Why Traditional Approaches Fail
Problem 1: Computationally Expensive Dominance Testing
Traditional multi-objective optimization systems must perform pairwise dominance testing: comparing each solution against all other solutions to determine if one dominates another.
- • Computational Complexity: O(N² × V) — quadratic in solution count
- • Each new solution requires comparison with all existing solutions
- • Cannot process solutions incrementally or in parallel without re-testing
- • Requires all solutions to be available before optimization begins
This approach is impractical for real-world use cases with large datasets, multiple data sources, or streaming results.
Problem 2: Linear Weighting Produces Incorrect Results
A naive approach might assign linear or additive weights to preferences (e.g., Rank Sum or Rank Reciprocal methods). This is mathematically incorrect for preference DAGs.
With linear weights, multiple lower-level preferences can accumulate a higher score than a single higher-level preference, violating the dominance hierarchy.
This means lower-priority preferences can incorrectly overwhelm higher-priority ones, producing falsely optimal solutions.
This produces falsely optimal solutions that violate user preferences. Such solutions would be dominated by others but incorrectly labeled as optimal.
Our Solution: Direct Optimality Scoring
This patent introduces a novel scoring mechanism that assigns weights to DAG nodes in a way that preserves the dominance hierarchy, ensuring:
Higher-level preferences in the DAG always dominate any combination of lower-level preferences, preventing gaming through feature stacking.
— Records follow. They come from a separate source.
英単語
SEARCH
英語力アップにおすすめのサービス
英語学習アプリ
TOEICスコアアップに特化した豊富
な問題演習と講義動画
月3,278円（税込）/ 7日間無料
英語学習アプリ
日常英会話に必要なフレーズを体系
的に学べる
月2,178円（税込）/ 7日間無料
- ✅ No dominance testing needed — each solution gets a single, stable optimality score
- ✅ Pareto-optimality guaranteed — maximum-score solutions are provably optimal
- ✅ Incremental processing — new solutions can be scored without recomputing existing scores
- ✅ Parallel computation — independent scoring enables distributed processing
Technical Highlights
Computational Complexity
Time Complexity: O((V+E) + N×V + N log N)
- V = number of DAG nodes (preference criteria)
- E = number of DAG edges
- N = number of feasible solutions (satisfying mandatory constraints)
- • (V+E): Initialize DAG weights via topological sort
- • N×V: Score each feasible solution against DAG preferences
- • N log N: Sort solutions by optimality score
Key advantage: No pairwise dominance testing needed (which would be O(N² × V)). Our novel scoring mechanism ensures optimality through direct scoring of each solution.
Space: O(V + E + N×V/w) with bitset optimization
Use Cases
- Personalized recommendations
- E-commerce product search
- Vendor/supplier selection
- Regulatory-compliant decisioning
Prior Art Distinctions
Unlike ML-based ranking (opaque, trainable), multi-objective optimization (NP-hard, slow), or weighted sum models (gameable), this approach provides provable optimality, polynomial-time execution, and full auditability.